Residents hope for peace in War, W.Va.
Author Homer Hickam and his fellow Rocket Boys went to high school in West Virginia's southernmost incorporated town.
It was at Big Creek High School in the McDowell County town of War that physics teacher Freida Riley inspired the Rocket Boys to enter, and win, the National Science Fair in 1960 with a project titled "A Study of Amateur Rocketry Techniques."
The exploits of Hickam and his colleagues in the Big Creek Missile Agency, along with those of other memorable figures in the coal towns of Coalwood and War, were brought to life in Hickam's bestseller "Rocket Boys," on which the movie "October Sky" is based.
But War has changed dramatically since Hickam graduated from Big Creek High, due mainly to a shortage of recoverable coal in the heavily mined area. In 1960, the town had a population of more than 3,000. Today, War's population has dwindled to fewer than 900.
Big Creek High School, the center of the town's social life and a football powerhouse known throughout the state, closed in 2010 due to consolidation.
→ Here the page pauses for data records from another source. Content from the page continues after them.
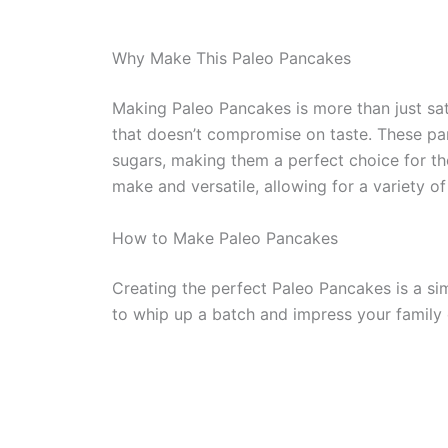
Why Make This Paleo Pancakes
Making Paleo Pancakes is more than just sati
that doesn’t compromise on taste. These pan
sugars, making them a perfect choice for tho
make and versatile, allowing for a variety o
How to Make Paleo Pancakes
Creating the perfect Paleo Pancakes is a si
to whip up a batch and impress your family or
In 2012, then-Mayor Tom Hatcher was found dead in his home. Police charged Hatcher's daughter-in-law and her brother with his murder and with taking at least $1,100 from Hatcher's home to buy prescription pills.
Last November, a McDowell County jury found the daughter-in-law, Rebecca Hatcher, not guilty of the crime. Her brother, Earl Click, was found guilty of first-degree murder and conspiracy in the case last month.
"It's been sad and tough to go through," current War Mayor Carolyn Cempella said of Hatcher's death and the subsequent trial. "Everyone liked Tom."
The former mayor grew up in War, earned bachelor and master's degrees at WVU, and went on to earn a doctorate at Ohio State. Hatcher taught in Monongalia County schools and later joined the faculty at WVU. In the early 1990s, he returned to War and taught at Big Creek High. He was elected Mayor in 1997.
In addition to bringing water and sewer systems to Man and working on economic development projects, Hatcher focused attention on the rising rate of prescription drug abuse in his town.
"Drugs are still the main problem here," Cempella said. "They're a problem in every city in every state. We have a good task force working here now that's taken down four meth labs in recent months."
While Charleston is a three-hour drive from War, "We feel well-connected to state government and the rest of West Virginia," Cempella said. "We have good representatives in Charleston who look out for us."
While War has a supermarket, a Dollar General Store, and other businesses providing the essentials, "a lot of people go to Bluefield and Princeton for their medical visits," according to the mayor. To shop at box stores, people generally drive either to Welch or Tazewell, Va., she said.
War gets its name from War Creek, which joins Dry Fork in the town. War Creek was named after an American Indian battle, apparently involving settlers, fought along the creek's headwaters in the 1780s.
Before 1904, the community was known as Miners City, a name officials with the Norfolk & Western Railroad didn't favor. Railroad employees reportedly attached a sign with "War" painted on it to an N & W shed in the community, and the name was picked up by the U.S. Post Office when the first postal station opened in 1906. The town was incorporated as War in 1920.
One of the state's most developed wildlife management areas, Berwind Lake, lies three miles south of War. A 20-acre lake, a swimming pool, picnic area and hiking trails can be found there.